Excerpt to read →
WASHINGTON -- Tuesday night is shaping up as a big one for Republicans. The only question is how big.
An unusually large number of races are still up for grabs -- along with control of both houses of Congress -- as one of the nastiest midterm campaigns in years ends with a flood of negative ads.
Even if Democrats manage to win most of the close ones, analysts say, Republicans still will rack up major gains in contests for Congress, governor and state legislatures.
The back-from-the-brink candidacies of high-profile Democrats such as Sen. Edward M. Kennedy of Massachusetts, Gov. Mario M. Cuomo of New York and Sen. Dianne Feinstein of California have spurred talk of a late Democratic surge.
But while races around the country seem to be tightening as the election nears, politicians in both parties say that Republicans, only two years after losing the White House, are in a commanding position heading into the closing hours of the 1994 campaign.
What makes this all the more remarkable is that the Republicans appear to be prospering in what should be a fertile political environment for President Clinton and his party: steady economic growth at home and peace abroad.

Relative pose estimation data →
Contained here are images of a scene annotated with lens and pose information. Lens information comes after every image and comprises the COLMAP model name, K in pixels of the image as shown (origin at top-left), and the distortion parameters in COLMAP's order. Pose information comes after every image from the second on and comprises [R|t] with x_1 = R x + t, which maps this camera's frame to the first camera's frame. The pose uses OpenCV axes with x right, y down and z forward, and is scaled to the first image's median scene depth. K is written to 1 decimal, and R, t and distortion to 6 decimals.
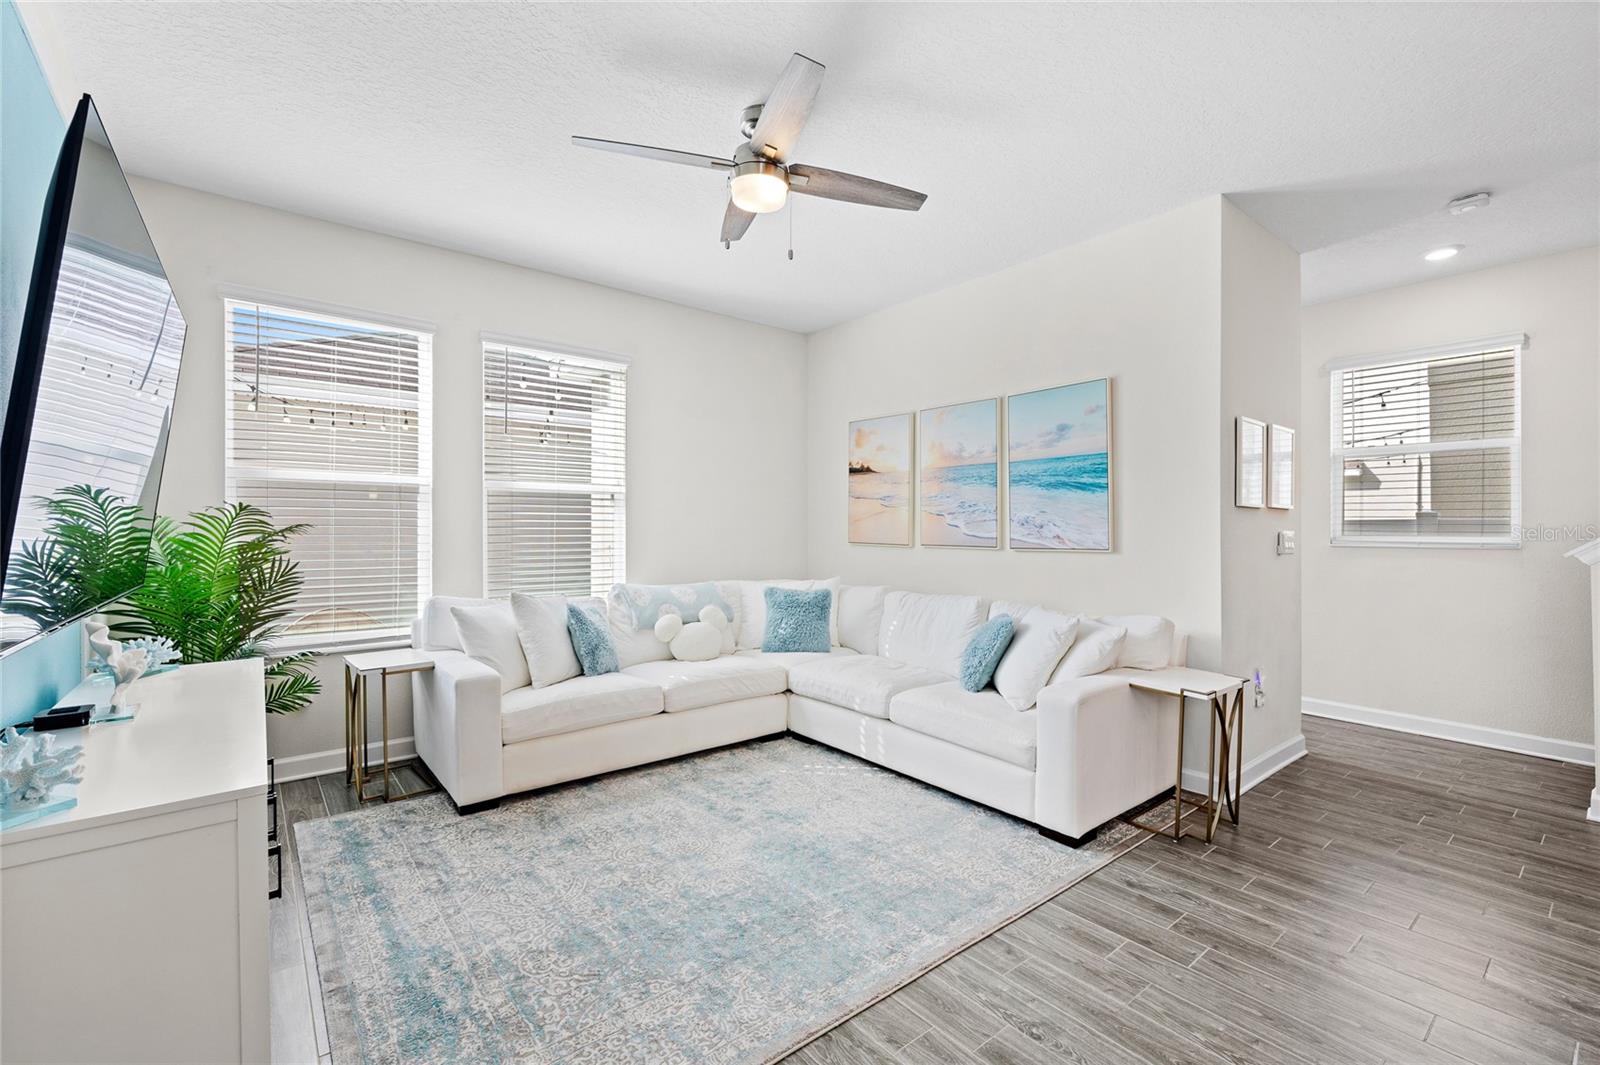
lens RADIAL K [[694.5, 0, 774.8], [0, 694.5, 535.2], [0, 0, 1]] dist [-0.003037, 0.000619]
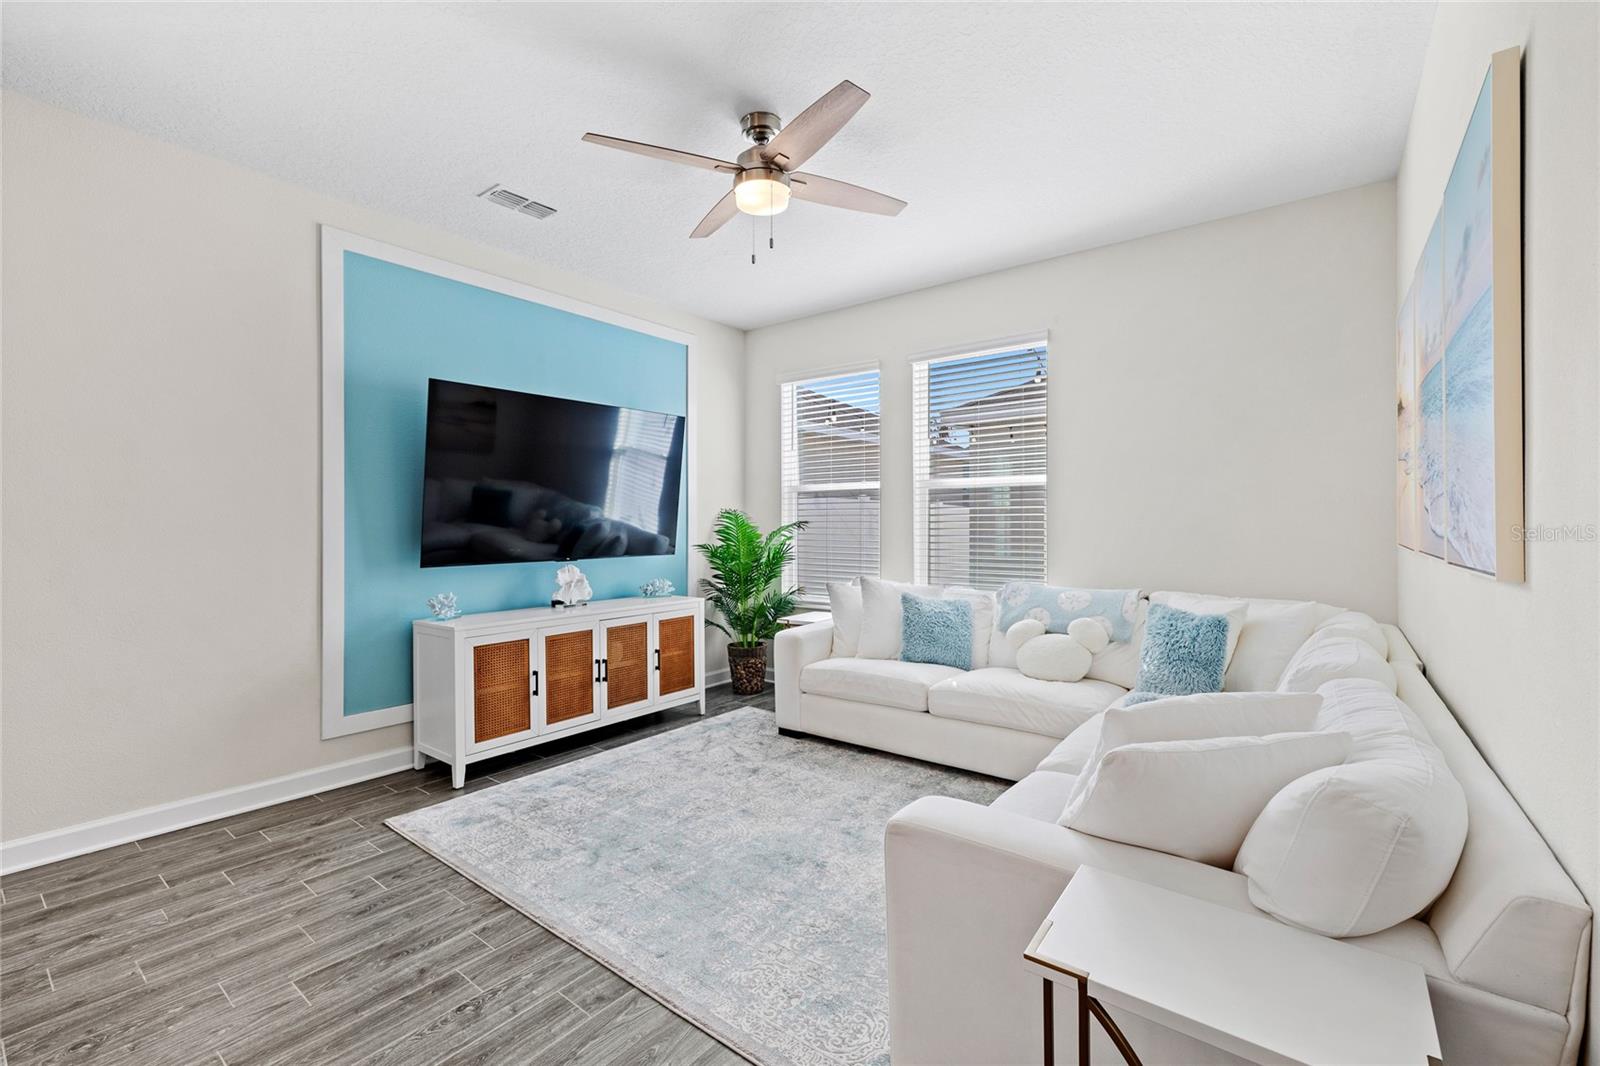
lens RADIAL K [[694.5, 0, 819.2], [0, 694.5, 528.6], [0, 0, 1]] dist [-0.003037, 0.000619]
pose [[0.243934, -0.000191, -0.969792, 0.745455], [-0.002946, 0.999995, -0.000938, 0.001501], [0.969787, 0.003086, 0.243932, 0.621736]]
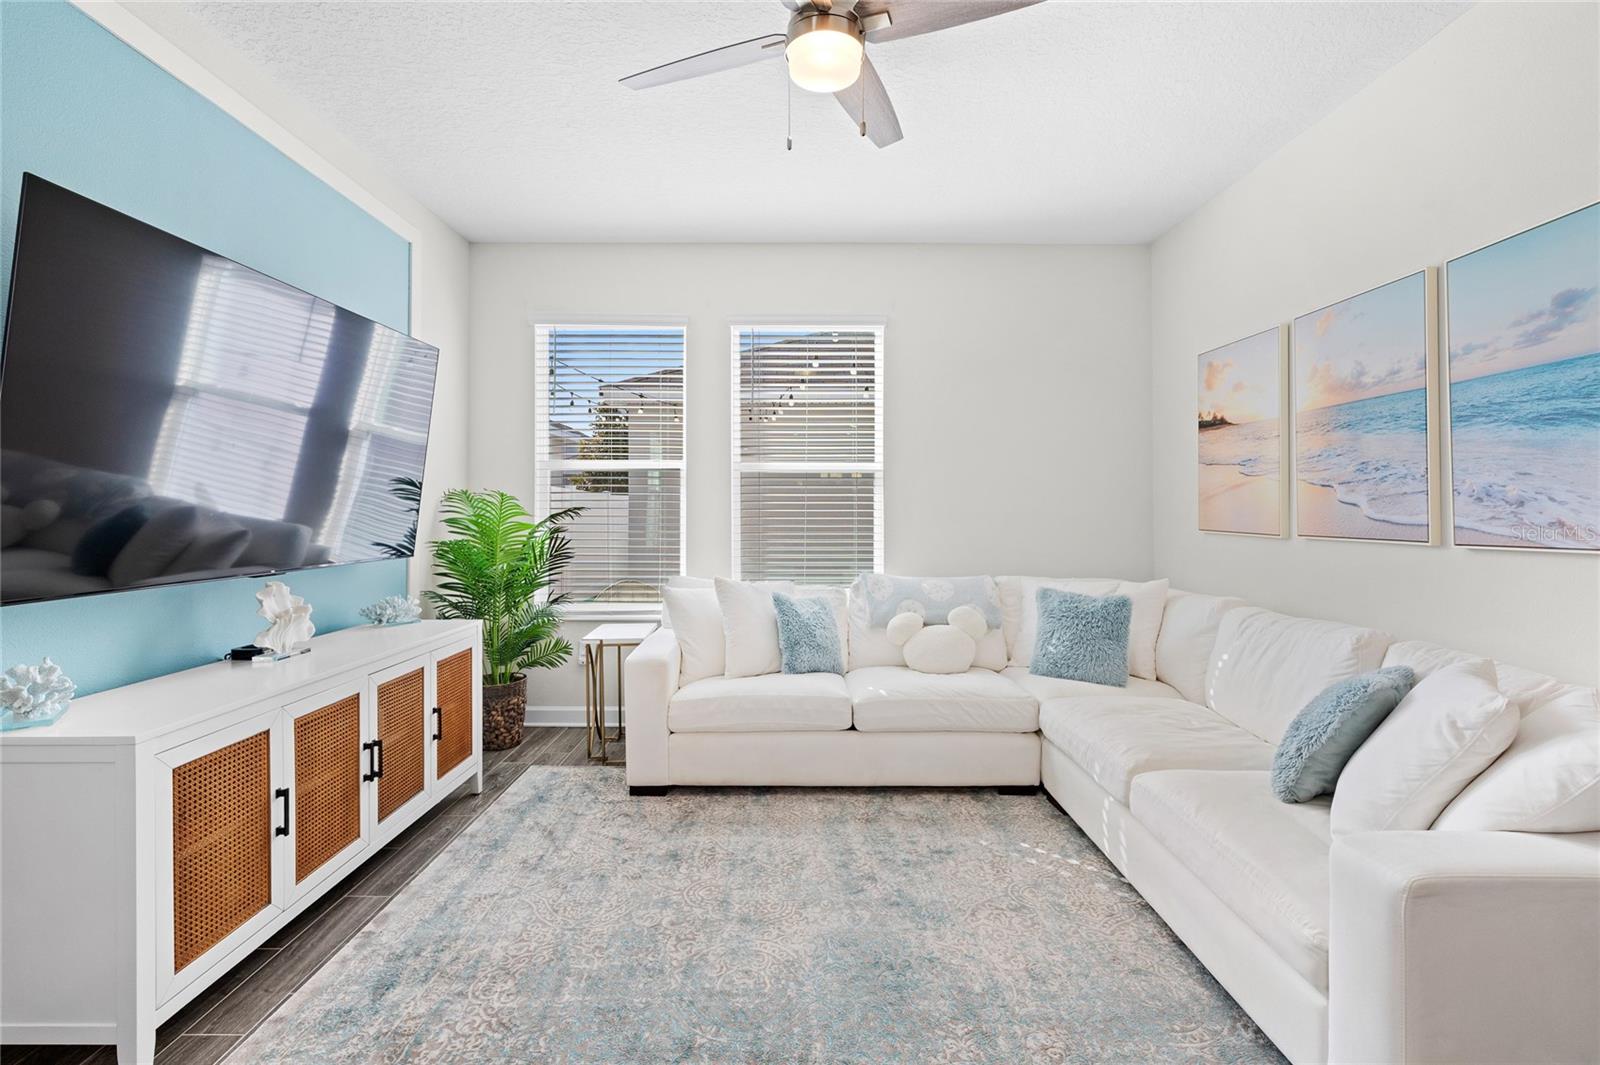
lens RADIAL K [[694.5, 0, 782.0], [0, 694.5, 508.9], [0, 0, 1]] dist [-0.003037, 0.000619]
pose [[0.782507, -0.005091, -0.622621, 0.296396], [-0.003362, 0.999917, -0.012402, -0.000034], [0.622633, 0.011798, 0.782425, 0.289496]]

Work instruction → Copy the passage of the article on the 1994 midterm elections from "An unusually large" to "late Democratic surge.".

Reply to the exercise →
An unusually large number of races are still up for grabs -- along with control of both houses of Congress -- as one of the nastiest midterm campaigns in years ends with a flood of negative ads.
Even if Democrats manage to win most of the close ones, analysts say, Republicans still will rack up major gains in contests for Congress, governor and state legislatures.
The back-from-the-brink candidacies of high-profile Democrats such as Sen. Edward M. Kennedy of Massachusetts, Gov. Mario M. Cuomo of New York and Sen. Dianne Feinstein of California have spurred talk of a late Democratic surge.